**INSTRUCTIONS TO FOLLOW**
Return, from the data that follows, each line that holds the word "rolls".

(AVAILABLE RECORDS Opens)

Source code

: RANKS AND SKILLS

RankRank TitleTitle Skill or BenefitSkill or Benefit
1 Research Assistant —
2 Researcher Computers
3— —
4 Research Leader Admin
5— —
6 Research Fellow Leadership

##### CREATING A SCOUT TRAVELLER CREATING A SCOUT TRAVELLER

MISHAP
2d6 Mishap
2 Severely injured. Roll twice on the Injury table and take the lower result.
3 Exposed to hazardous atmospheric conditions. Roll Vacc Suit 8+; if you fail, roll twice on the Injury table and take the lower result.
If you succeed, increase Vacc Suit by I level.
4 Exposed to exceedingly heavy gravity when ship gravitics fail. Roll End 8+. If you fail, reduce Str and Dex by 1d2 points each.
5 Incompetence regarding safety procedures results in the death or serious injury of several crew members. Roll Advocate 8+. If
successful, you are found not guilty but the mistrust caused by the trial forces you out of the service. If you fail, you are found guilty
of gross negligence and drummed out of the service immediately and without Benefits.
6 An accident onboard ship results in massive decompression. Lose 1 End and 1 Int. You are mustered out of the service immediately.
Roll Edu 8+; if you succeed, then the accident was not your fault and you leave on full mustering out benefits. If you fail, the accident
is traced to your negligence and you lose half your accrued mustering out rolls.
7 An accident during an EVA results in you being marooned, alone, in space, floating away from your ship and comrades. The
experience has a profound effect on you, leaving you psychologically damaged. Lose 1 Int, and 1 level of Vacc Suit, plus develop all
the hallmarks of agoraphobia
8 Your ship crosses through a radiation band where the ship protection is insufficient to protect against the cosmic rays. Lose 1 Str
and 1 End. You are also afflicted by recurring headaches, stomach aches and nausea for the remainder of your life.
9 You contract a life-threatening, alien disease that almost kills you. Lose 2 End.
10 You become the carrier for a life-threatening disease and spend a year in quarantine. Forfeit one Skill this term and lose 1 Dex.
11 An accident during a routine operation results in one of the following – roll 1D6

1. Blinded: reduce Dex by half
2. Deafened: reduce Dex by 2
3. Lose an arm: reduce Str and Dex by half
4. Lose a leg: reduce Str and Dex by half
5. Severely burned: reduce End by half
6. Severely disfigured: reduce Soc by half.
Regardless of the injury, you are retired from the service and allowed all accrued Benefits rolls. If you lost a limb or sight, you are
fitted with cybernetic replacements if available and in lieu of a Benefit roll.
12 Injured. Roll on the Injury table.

(AVAILABLE RECORDS Closes)

**TASK OUTPUT**
is traced to your negligence and you lose half your accrued mustering out rolls.
Regardless of the injury, you are retired from the service and allowed all accrued Benefits rolls. If you lost a limb or sight, you are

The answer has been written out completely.